Editorial: Ruling bloc cannot be allowed to draw a curtain over Kake scandal
The House of Councillors Budget Committee held an intense debate on June 16, effectively the final day of the current Diet session ending June 18, on plans by a school corporation run by a close friend of Prime Minister Shinzo Abe to establish a veterinary school in Ehime Prefecture.
At the panel, government officials including Chief Cabinet Secretary Yoshihide Suga admitted the existence of in-house documents at the Education, Culture, Sports, Science and Technology Ministry mentioning "the prime minister's will" over the approval of a veterinary school by Kake Educational Institution. Suga had initially called these documents "anonymous objectionable documents."

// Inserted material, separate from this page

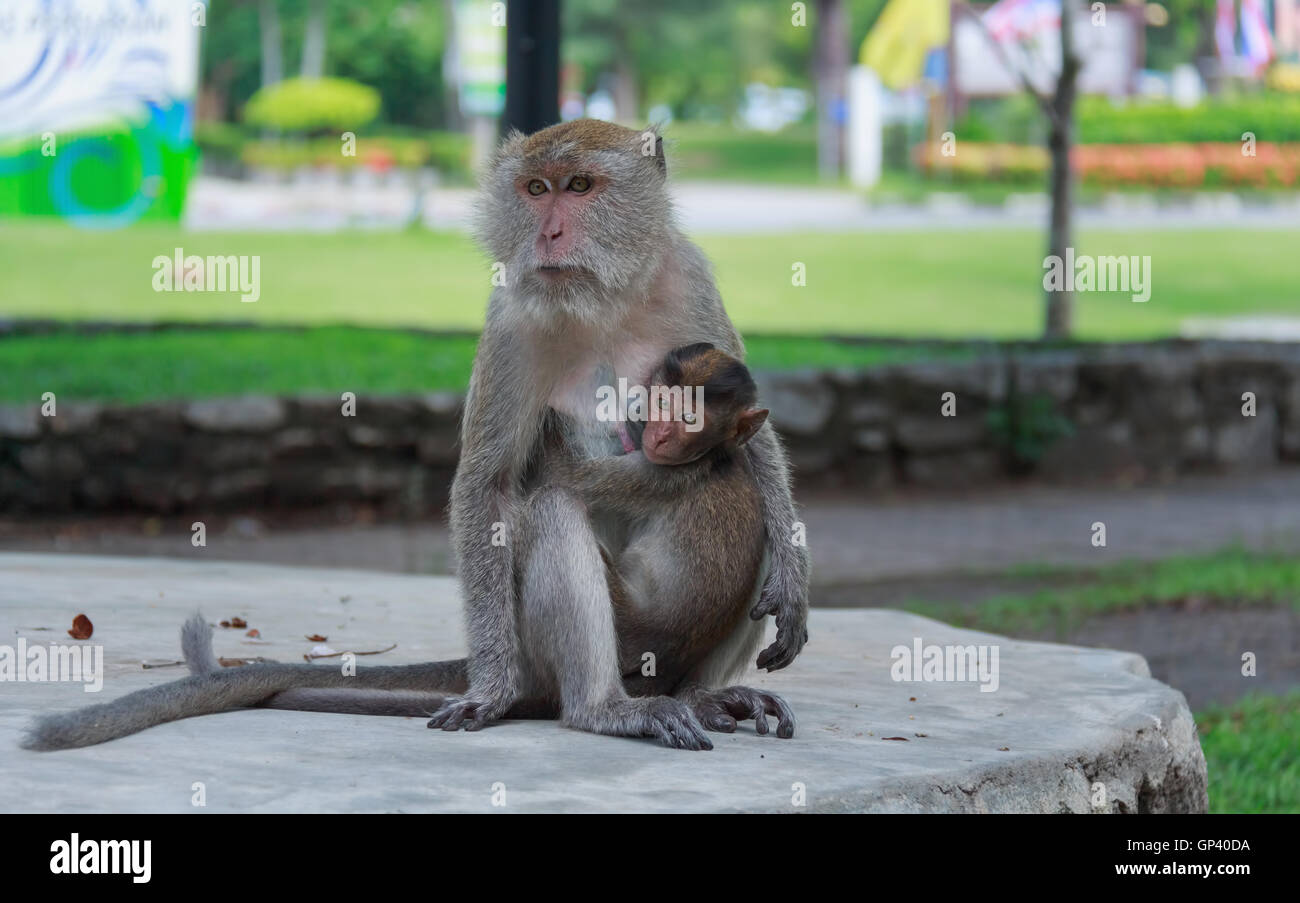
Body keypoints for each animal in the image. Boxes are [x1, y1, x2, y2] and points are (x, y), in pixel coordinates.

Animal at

However, these top government officials gave far-fetched explanations when opposition parties pointed out inconsistencies between their admission of documents' existence and their earlier denials.
Most of the documents were compiled by the education ministry to record its communications with the Cabinet Office over the school proposal.

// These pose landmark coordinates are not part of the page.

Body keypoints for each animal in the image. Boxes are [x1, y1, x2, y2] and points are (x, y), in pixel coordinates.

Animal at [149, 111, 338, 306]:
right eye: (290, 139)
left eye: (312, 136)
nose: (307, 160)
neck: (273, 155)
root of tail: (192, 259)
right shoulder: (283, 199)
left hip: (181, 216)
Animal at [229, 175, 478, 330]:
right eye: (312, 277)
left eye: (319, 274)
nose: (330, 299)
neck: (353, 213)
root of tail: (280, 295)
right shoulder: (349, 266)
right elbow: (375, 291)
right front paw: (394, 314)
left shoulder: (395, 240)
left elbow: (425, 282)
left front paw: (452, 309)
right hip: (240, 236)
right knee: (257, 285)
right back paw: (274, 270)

In the June 16 Diet debate, Cabinet Office Deputy Director General Yutaka Fujiwara and others denied that the office had mentioned "the prime minister's will," which is recorded in at least one of the documents. If that is so, did they mean the education ministry fabricated the story? Moreover, the Cabinet Office claims it does not have any document mentioning "the prime minister's will." This explanation is far from convincing.
The Council on National Strategic Special Zones' decision in autumn last year to allow new vet schools "only in areas where vocational universities for veterinarians and other such institutions do not already exist, in broader areas" apparently enabled only Kake to open a vet school in Ehime Prefecture. The decision-making process is one of focal points in the scandal.

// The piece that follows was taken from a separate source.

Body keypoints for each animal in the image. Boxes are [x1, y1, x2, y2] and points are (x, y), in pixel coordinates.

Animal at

The existence of an email that the Cabinet Office sent to the ministry, claiming that the phrase, "in broader areas," was added to the conditions for approving a new vet school at the instruction of Deputy Chief Cabinet Secretary Koichi Hagiuda, was also confirmed.
However, Hagiuda denied having given such instructions. Kozo Yamamoto, minister in charge of revitalizing local economies, claimed that an education ministry official on loan to the Cabinet Office sent the email and went on to say the official "sent the recommendation to the education ministry behind their supervisors' backs." The remark, which seems to hint the bureaucrat was a spy, is surprising.
Prime Minister Abe repeated his earlier comment that he had "never shown any will or given any instruction" over Kake's vet school project. Yamamoto insisted that he was the one to decide on the deregulation regarding the establishment of a new vet school. However, they failed to dispel suspicions that aides to Abe surmised his intentions and ended up distorting the fairness of government policy.
Opposition parties demanded that Kihei Maekawa, former top bureaucrat in the education ministry and the first person to publicly admit the existence of the documents, be summoned to testify before the Diet as an unsworn witness over the scandal. The ruling Liberal Democratic Party rejected the demand.
However, the Diet cannot draw a curtain on the case after only a three-hour "intense" debate, and should continue efforts to get to the bottom of the scandal. The Diet can probe the case even while the legislature is not in session.